(Page-level text extractions)
____________________
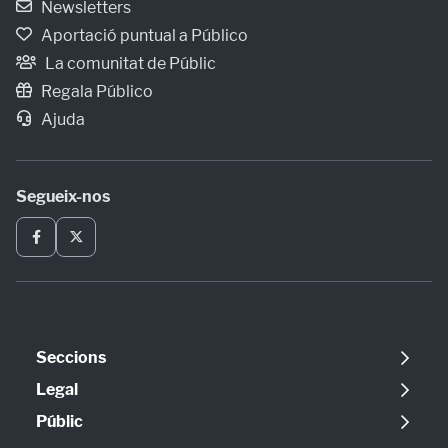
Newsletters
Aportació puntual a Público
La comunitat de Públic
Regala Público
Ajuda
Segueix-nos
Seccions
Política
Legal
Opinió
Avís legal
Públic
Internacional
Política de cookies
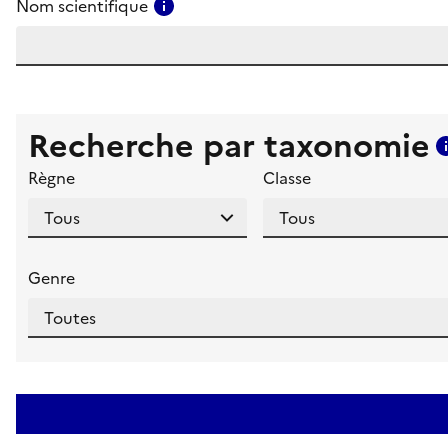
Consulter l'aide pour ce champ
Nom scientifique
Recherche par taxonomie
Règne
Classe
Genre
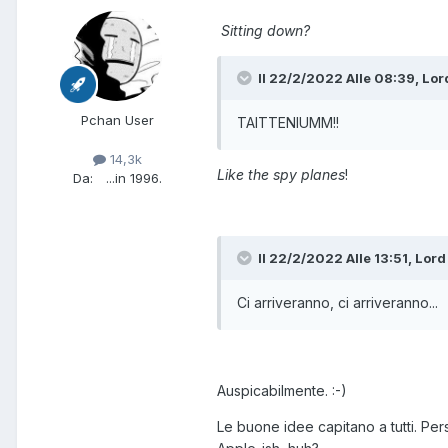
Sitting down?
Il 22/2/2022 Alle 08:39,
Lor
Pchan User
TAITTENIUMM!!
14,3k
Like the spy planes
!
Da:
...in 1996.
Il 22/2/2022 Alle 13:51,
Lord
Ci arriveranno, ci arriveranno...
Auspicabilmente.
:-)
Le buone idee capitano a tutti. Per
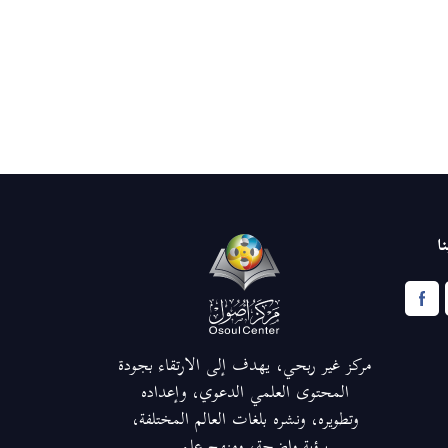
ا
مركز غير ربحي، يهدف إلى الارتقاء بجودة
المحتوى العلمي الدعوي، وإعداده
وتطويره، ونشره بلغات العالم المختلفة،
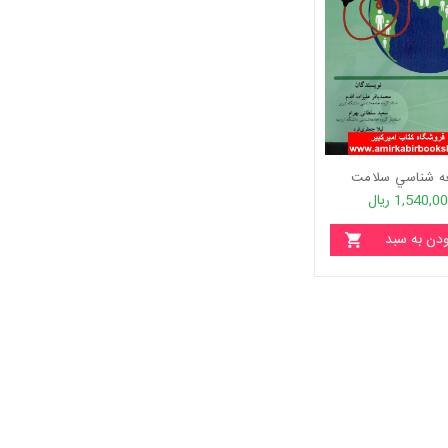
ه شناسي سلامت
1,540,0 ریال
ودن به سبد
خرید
____________________
WHAT NEEDS TO BE DONE:
A verbatim copy of every record above is required, with all pictures omitted.

REPLY TO THE EXERCISE:
Newsletters
Aportació puntual a Público
La comunitat de Públic
Regala Público
Ajuda
Segueix-nos
Seccions
Política
Legal
Opinió
Avís legal
Públic
Internacional
Política de cookies
Consulter l'aide pour ce champ
Nom scientifique
Recherche par taxonomie
Règne
Classe
Genre
Sitting down?
Il 22/2/2022 Alle 08:39,
Lor
Pchan User
TAITTENIUMM!!
14,3k
Like the spy planes
!
Da:
...in 1996.
Il 22/2/2022 Alle 13:51,
Lord
Ci arriveranno, ci arriveranno...
Auspicabilmente.
:-)
Le buone idee capitano a tutti. Per
ا
مركز غير ربحي، يهدف إلى الارتقاء بجودة
المحتوى العلمي الدعوي، وإعداده
وتطويره، ونشره بلغات العالم المختلفة،
ه شناسي سلامت
1,540,0 ریال
ودن به سبد
خرید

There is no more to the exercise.